Na het volksfeest van Alestorm, dompel ik mezelf onder in duisternis en razernij van Wiegedood. De band brengt black metal. Wat ook inhoudt dat ik van de tekst niks versta. Wiegedood brengt een ongelofelijke energie op het podium met als resultaat een potje lekkere pokkeherrie, die ik wel kan appreciëren.

Europe

De Zweedse hardrockband Europe scheerde hoge toppen in de jaren tachtig, vooral met hits uit het album “The Final Countdown”.Deze 'oude knarren' zijn ver van versleten en zien er zeer goed geconserveerd uit. Bovendien blijken ze in topvorm en uiterst bereid om het publiek te begeesteren. Ze zijn misschien een dagje ouder geworden, maar ze rocken alsof ze nog twintig jaar zijn. Met “Rock the Night” bereiken ze een eerste hoogtepunt.

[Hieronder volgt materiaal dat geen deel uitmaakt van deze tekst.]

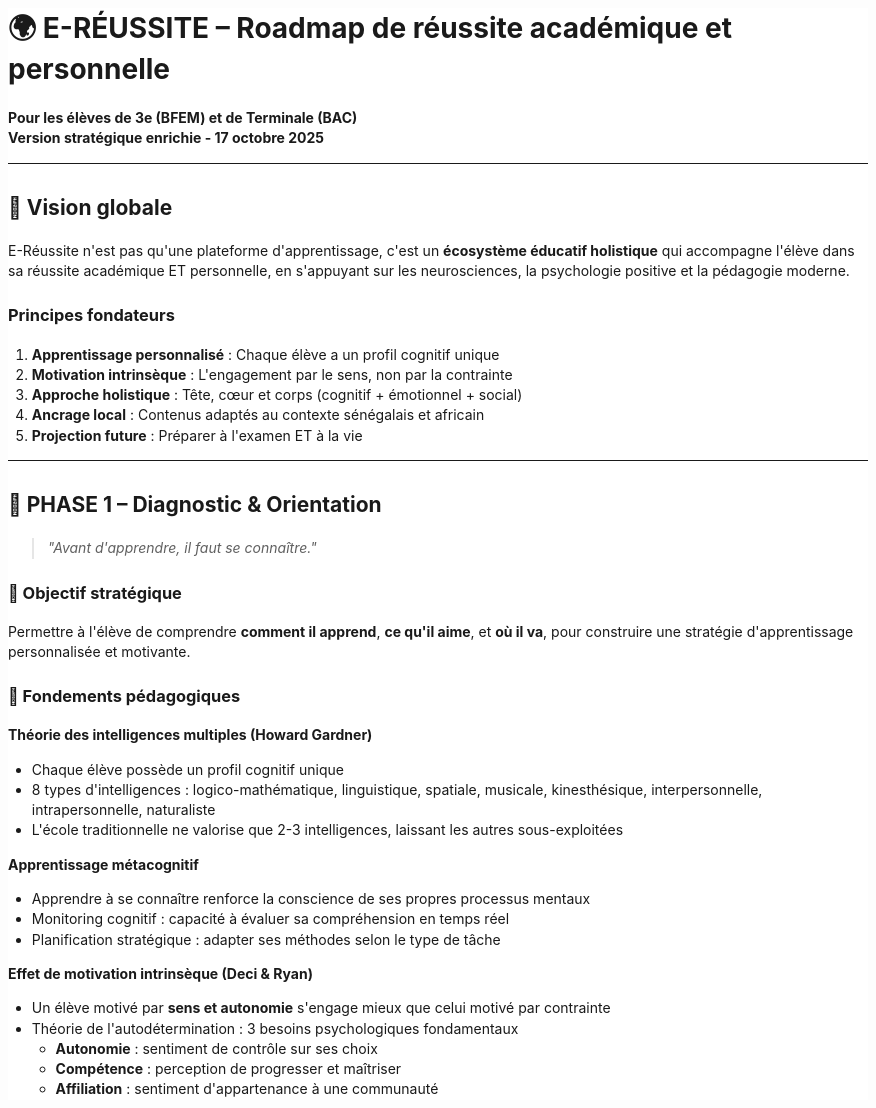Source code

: # 🌍 E-RÉUSSITE – Roadmap de réussite académique et personnelle

**Pour les élèves de 3e (BFEM) et de Terminale (BAC)**  
**Version stratégique enrichie - 17 octobre 2025**

---

## 🎯 Vision globale

E-Réussite n'est pas qu'une plateforme d'apprentissage, c'est un **écosystème éducatif holistique** qui accompagne l'élève dans sa réussite académique ET personnelle, en s'appuyant sur les neurosciences, la psychologie positive et la pédagogie moderne.

### Principes fondateurs

1. **Apprentissage personnalisé** : Chaque élève a un profil cognitif unique
2. **Motivation intrinsèque** : L'engagement par le sens, non par la contrainte
3. **Approche holistique** : Tête, cœur et corps (cognitif + émotionnel + social)
4. **Ancrage local** : Contenus adaptés au contexte sénégalais et africain
5. **Projection future** : Préparer à l'examen ET à la vie

---

## 🧩 PHASE 1 – Diagnostic & Orientation

> *"Avant d'apprendre, il faut se connaître."*

### 🎯 Objectif stratégique

Permettre à l'élève de comprendre **comment il apprend**, **ce qu'il aime**, et **où il va**, pour construire une stratégie d'apprentissage personnalisée et motivante.

### 🧠 Fondements pédagogiques

**Théorie des intelligences multiples (Howard Gardner)**
- Chaque élève possède un profil cognitif unique
- 8 types d'intelligences : logico-mathématique, linguistique, spatiale, musicale, kinesthésique, interpersonnelle, intrapersonnelle, naturaliste
- L'école traditionnelle ne valorise que 2-3 intelligences, laissant les autres sous-exploitées

**Apprentissage métacognitif**
- Apprendre à se connaître renforce la conscience de ses propres processus mentaux
- Monitoring cognitif : capacité à évaluer sa compréhension en temps réel
- Planification stratégique : adapter ses méthodes selon le type de tâche

**Effet de motivation intrinsèque (Deci & Ryan)**
- Un élève motivé par **sens et autonomie** s'engage mieux que celui motivé par contrainte
- Théorie de l'autodétermination : 3 besoins psychologiques fondamentaux
  - **Autonomie** : sentiment de contrôle sur ses choix
  - **Compétence** : perception de progresser et maîtriser
  - **Affiliation** : sentiment d'appartenance à une communauté
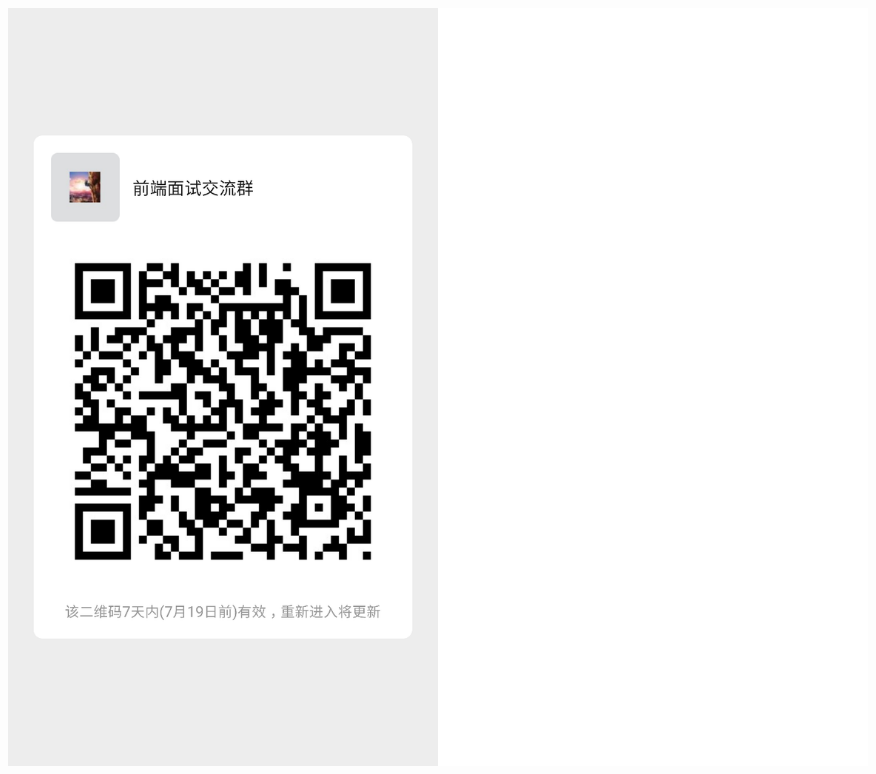 <img src="./assets/imgs/wechat-group-chat.png" width = "50%" height = "50%" alt="JavaScript" align=center />
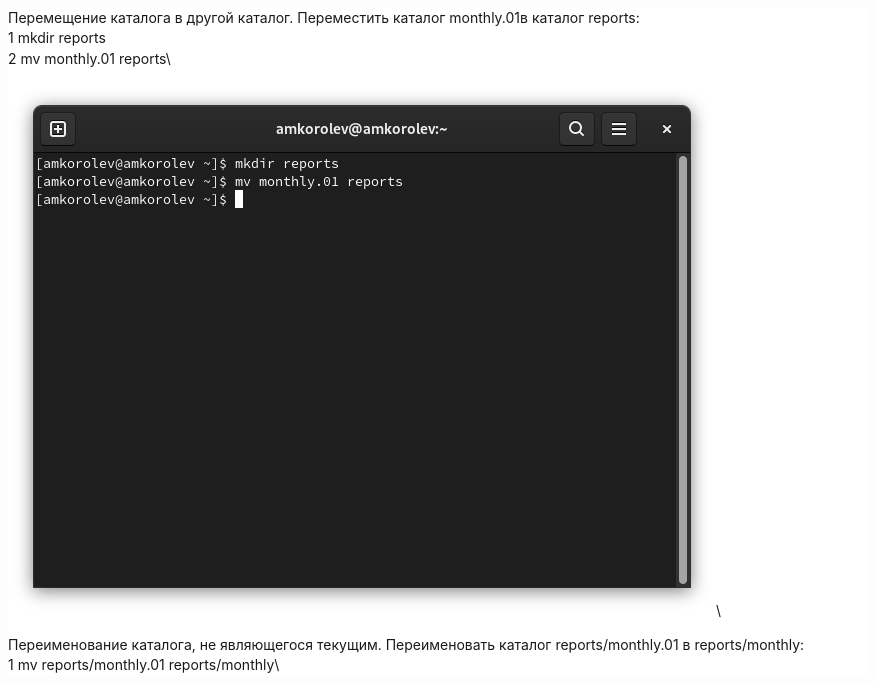 
Перемещение каталога в другой каталог. Переместить каталог monthly.01в каталог
reports:\
1 mkdir reports\
2 mv monthly.01 reports\

![Переместить каталог monthly.01в каталог reports](images/picture9.png)\

Переименование каталога, не являющегося текущим. Переименовать каталог
reports/monthly.01 в reports/monthly:\
1 mv reports/monthly.01 reports/monthly\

Scoren doen ze verder ook met de powerballade “Carrie”, het catchy “Superstitious” dat overvloeit in “No Woman No Cry” en het verleidelijke “Cherokee”. Het is echter “The Final Countdown” waarop het merendeel van het publiek zit te wachten. Dit bewaart Europe tot het laatst en het publiek wordt wild wanneer deze überhit wordt ingezet. En toen was het gedaan, veel te vroeg naar mijn mening. Want ik had de indruk dat deze oude dieselrockers nog maar net aan het warm lopen waren.

Evil Invaders

In amper een paar jaar tijd is het Belgische Evil Invaders erin geslaagd door te stoten tot de Europese top van de speed en thrash metal. Ze geven een geweldig concert, waarbij ik weeral de teksten niet versta omdat het zo snel gaat. Maar de muziek op zich maakt het meer dan goed, Het was alsof een supersonische bom insloeg en alles en iedereen vernietigde en dat aan een snelheid die je niet voor mogelijk acht. Nu ik ze live heb gezien, is het me wel duidelijk waarom Evil Invaders heersen in het genre.

The Scorpions

Met The Scorpions kreeg het publiek weeral een stel oude rakkers, waar geen sleet op lijkt te komen. De Duitse hardrockiconen speelden voor een volgelopen Grote Kaai en hadden een indrukwekkend decor mee. Deze oudjes wilden duidelijk bewijzen dat ze nog kunnen rocken en meer zijn dan een cheesy ballad band. Want het eerste deel van de show bestond vooral uit harde rocknummers. Het was wachten op de hits, maar ze waren alleszins goed bezig, en bewezen dat ze er nog altijd staan. Natuurlijk waren de meesten net gekomen voor die superballads, Toen de band eindelijk “Wind Of Change “ inzette ging het spreekwoordelijke dak eraf. Verder volgde nog een climax met “Still Loving You” en “Rock You Like a Hurricane”.